Fool For Love
Buffy Episode Review
In which we learn about Spike.
What Did I Think?
Previous Buffy/Angel crossovers have merely been the story moving from one location to the other, such as Spike's search for the Ring of Amarna in 'Harsh Light of Day' and 'In the Dark.' The bottom of the rating scale is 'Pangs' and 'I Will Remember You,' which paired a campy comedy with a serious drama, giving the audience emotional whiplash. That was essentially two separate stories, with Angel shoehorned into the first so that they could call it an "Event," but this night finally lived up to the hype.
First of all, the structure: flashback fun as part of character exploration. The past events highlighted present relationships, particularly how the Buffy/Spike dynamic and the Angel/Darla one are so similar, with the whole 'sex and violence' vibe running through them.
It was seriously cool the way that they came at the same events during the Boxer Rebellion from both the Spike and Darla/Angel perspectives. I admit to flaking and not clicking onto the fact that Angel shouldn't have been there the first time through, but any questions were answered during Angel. A simple Rashamon twist used to great effect to tie the two stories together.

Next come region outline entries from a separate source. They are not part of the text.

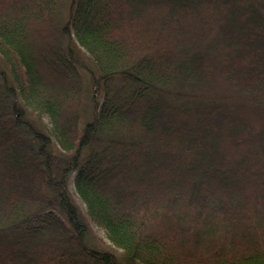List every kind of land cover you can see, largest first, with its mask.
<instances>
[{
  "label": "trees",
  "instance_id": "obj_1",
  "mask_svg": "<svg viewBox=\"0 0 264 264\" xmlns=\"http://www.w3.org/2000/svg\"><path fill=\"white\" fill-rule=\"evenodd\" d=\"M0 264H264V0H0Z\"/></svg>",
  "mask_w": 264,
  "mask_h": 264
},
{
  "label": "rangeland",
  "instance_id": "obj_2",
  "mask_svg": "<svg viewBox=\"0 0 264 264\" xmlns=\"http://www.w3.org/2000/svg\"><path fill=\"white\" fill-rule=\"evenodd\" d=\"M41 43H42V42H41ZM55 75L59 77L60 74H59V75L55 74ZM60 80H61V79H60ZM45 120L48 121V118H47L46 116H45ZM71 189H72L73 192L75 191V187H74L73 185H71ZM75 196H76V199H77L78 203L80 204V206H81V208H82V210H83V213L86 214V213H85L84 204H83L82 200L79 198V196H78L77 193H75ZM89 223H90V226L92 227L93 233H94L99 239H101V241H102V243L104 244V246H107V247H109V246H110V247H114V246L112 245V243L110 242V240L108 239V237H107L105 231H104L101 227L97 226L96 224L92 223L91 221H89Z\"/></svg>",
  "mask_w": 264,
  "mask_h": 264
}]
</instances>
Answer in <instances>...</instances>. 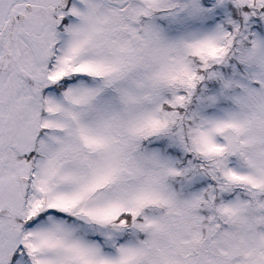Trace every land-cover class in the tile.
Masks as SVG:
<instances>
[{"label":"snow or ice","instance_id":"snow-or-ice-1","mask_svg":"<svg viewBox=\"0 0 264 264\" xmlns=\"http://www.w3.org/2000/svg\"><path fill=\"white\" fill-rule=\"evenodd\" d=\"M0 264H264V0H0Z\"/></svg>","mask_w":264,"mask_h":264}]
</instances>
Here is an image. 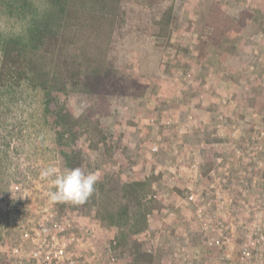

Then, the characters. Angel, Darla and Spike all come from a background of rejection. Denied, they took up Faith's "I want, I see, I take" philosophy and ran with it - until something brought them up short and made them look at their actions. With Angel, it was obviously getting his soul back. Spike hits that moment when he looks at Buffy crying on the back stairs and realizes that here is something more important than he is.
Darla hasn't gotten to that point, which is one reason I loved the ending of "Darla," because for her to start spouting off about how she wants to change would have been so fake. She hasn't shown the slightest hint of looking past herself; even her campaign to win back Angelus is more about getting her favorite toy back.
Spike, on the other hand, came to Sunnydale because he wanted to help Drusilla, and left the way he did in order to protect her. Some of what Drusilla may have been "Seeing" was Spike's newfound willingness to put himself on the line for someone else. It's something the Slayer has to do all the time, but to creatures like vampires that are all about sating their hungers, self-sacrifice is an anathema.
I just hope this isn't building to some big 'throw Spike in front of the speeding car to save Buffy' finale, cause that would suck. Spike's journey is almost more interesting than Angel's. The return of Angel's soul really just reasserted his previous personality over the demon; if Spike changes, all of him, demon included, will have grown.